I can only speak of the similiarities and differences of the two arts based upon my experience with two schools - an unafilliated Shotokan Dojo and a Federation TSD Dojang. In my experience, TSD had more of an emphasis on the waist twist as well as a greater emphasis on kicking in even the lower gups. I would have to say, however, that TSD and Shotokan have more in common than TSD and most TKD, IMHO.


----------



## Pale Rider

I agree 100%.  That is exactly what I stated above.  Great post


----------



## jujutsu_indonesia

Just curious.. does Tang Soo Do have throwing and joint locking? If yes, were they imported from Hapkido or are they native to Tang Soo Do as taught by Mr. Hwang Kee?

I learned Goju-ryu and Wado-ryu Karate, and those two Karate styles has many throwing techniques (but from different sources, Goju-ryu took its throws from Kata applications, Wado-ryu took its throws from Yoshin-ryu Jujutsu).


----------



## mtabone

Hello,

Tang Soo Do naturaly has joint locks, grappling, and throws. Though I am sure over the years more and more has been added from various places. 

I hope this helps. 

TANG SOO!

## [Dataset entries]

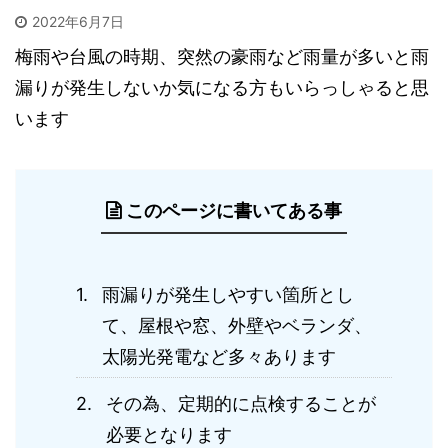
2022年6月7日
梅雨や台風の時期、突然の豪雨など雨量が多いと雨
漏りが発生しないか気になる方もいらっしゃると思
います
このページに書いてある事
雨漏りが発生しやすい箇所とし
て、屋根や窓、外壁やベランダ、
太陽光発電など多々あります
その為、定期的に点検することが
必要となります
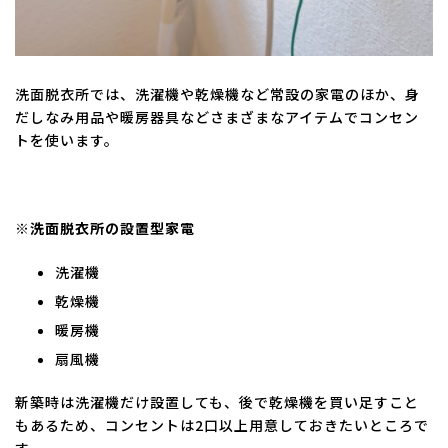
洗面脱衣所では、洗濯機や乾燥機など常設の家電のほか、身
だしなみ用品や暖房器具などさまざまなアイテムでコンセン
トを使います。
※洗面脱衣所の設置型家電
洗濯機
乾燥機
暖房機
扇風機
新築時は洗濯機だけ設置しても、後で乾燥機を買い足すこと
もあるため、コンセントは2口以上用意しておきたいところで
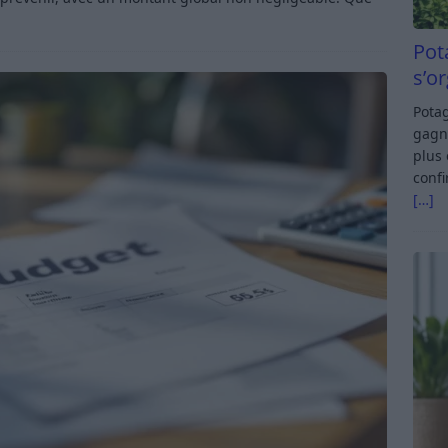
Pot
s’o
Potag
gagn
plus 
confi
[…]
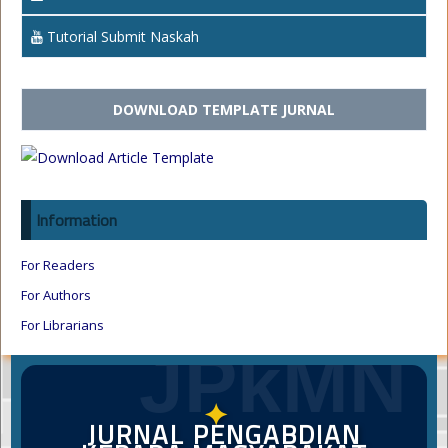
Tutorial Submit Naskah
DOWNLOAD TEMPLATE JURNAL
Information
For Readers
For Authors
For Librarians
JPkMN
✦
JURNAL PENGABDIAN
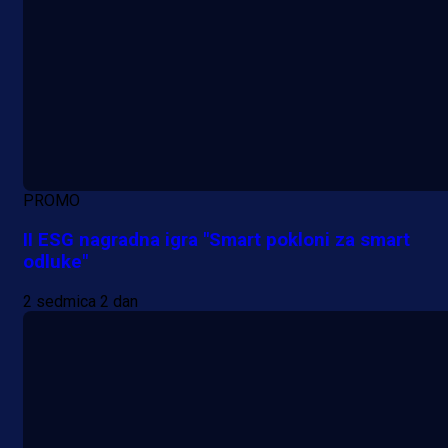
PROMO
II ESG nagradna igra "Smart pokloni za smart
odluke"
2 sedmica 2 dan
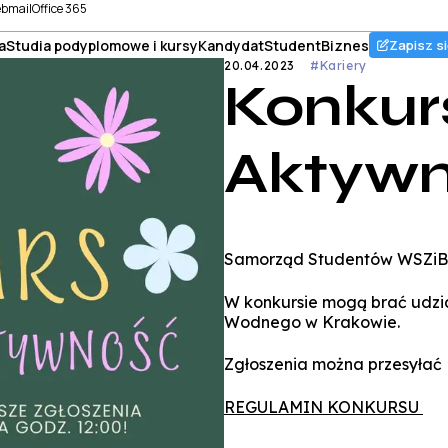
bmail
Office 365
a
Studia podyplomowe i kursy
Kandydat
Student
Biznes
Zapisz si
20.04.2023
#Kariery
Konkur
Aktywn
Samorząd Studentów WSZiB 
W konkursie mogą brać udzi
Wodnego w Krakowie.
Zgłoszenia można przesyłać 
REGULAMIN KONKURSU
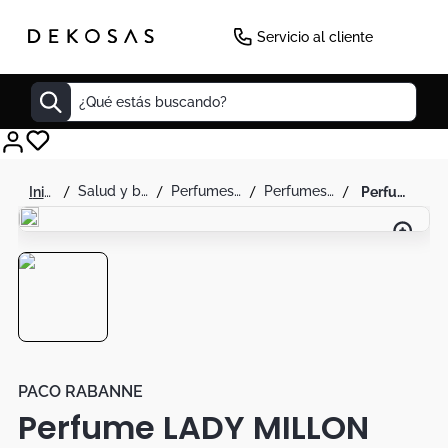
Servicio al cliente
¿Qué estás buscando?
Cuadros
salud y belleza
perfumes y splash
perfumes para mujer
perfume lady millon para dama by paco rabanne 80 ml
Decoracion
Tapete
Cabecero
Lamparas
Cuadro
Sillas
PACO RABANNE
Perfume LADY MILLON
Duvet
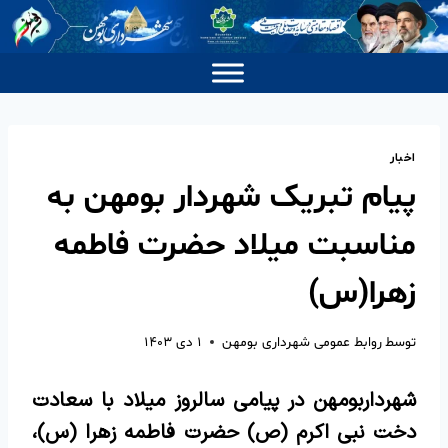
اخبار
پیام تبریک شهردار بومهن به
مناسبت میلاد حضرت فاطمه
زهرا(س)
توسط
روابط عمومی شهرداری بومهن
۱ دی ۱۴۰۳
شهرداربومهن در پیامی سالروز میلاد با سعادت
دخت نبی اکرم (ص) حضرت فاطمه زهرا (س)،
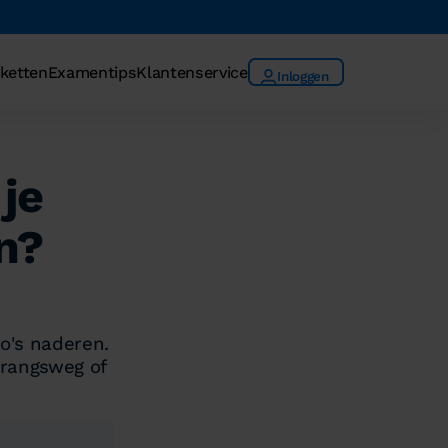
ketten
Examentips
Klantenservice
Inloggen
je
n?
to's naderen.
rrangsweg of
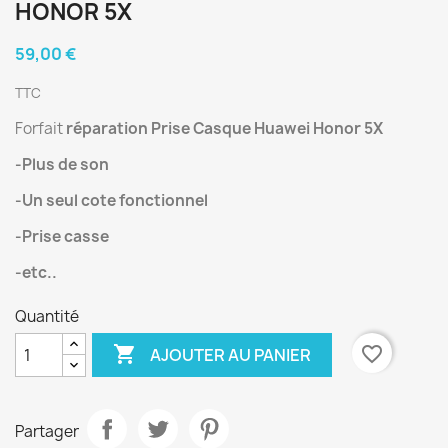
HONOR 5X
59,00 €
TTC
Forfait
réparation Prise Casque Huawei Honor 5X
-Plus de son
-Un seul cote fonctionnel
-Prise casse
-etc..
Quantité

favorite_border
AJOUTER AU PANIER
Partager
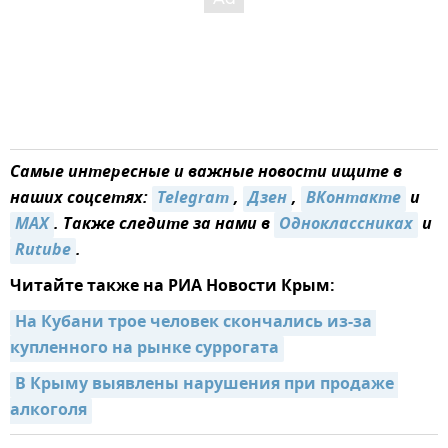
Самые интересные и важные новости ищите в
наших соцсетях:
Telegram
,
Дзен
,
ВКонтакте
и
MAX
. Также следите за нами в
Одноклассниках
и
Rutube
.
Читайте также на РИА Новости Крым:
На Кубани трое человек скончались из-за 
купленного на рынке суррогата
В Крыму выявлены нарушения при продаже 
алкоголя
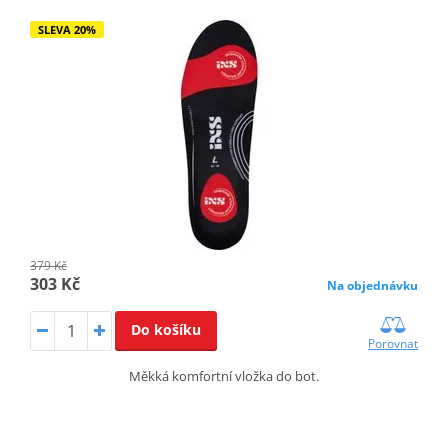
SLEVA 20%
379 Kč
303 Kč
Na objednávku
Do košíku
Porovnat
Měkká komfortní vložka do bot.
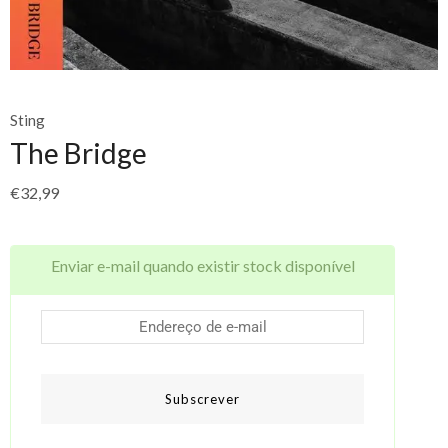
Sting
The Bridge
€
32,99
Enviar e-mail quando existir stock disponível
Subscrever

## [ACTIONS TO TAKE]
(A) In the forum thread, where does Wado-ryu Karate take its throws from?
(B) Retype the forum thread from "## Pale Rider" to "Mr. Hwang Kee?".

## [OUTPUTS FOR THE TASKS]
(A) From Yoshin-ryu Jujutsu.

(B)
## Pale Rider

I agree 100%.  That is exactly what I stated above.  Great post


----------



## jujutsu_indonesia

Just curious.. does Tang Soo Do have throwing and joint locking? If yes, were they imported from Hapkido or are they native to Tang Soo Do as taught by Mr. Hwang Kee?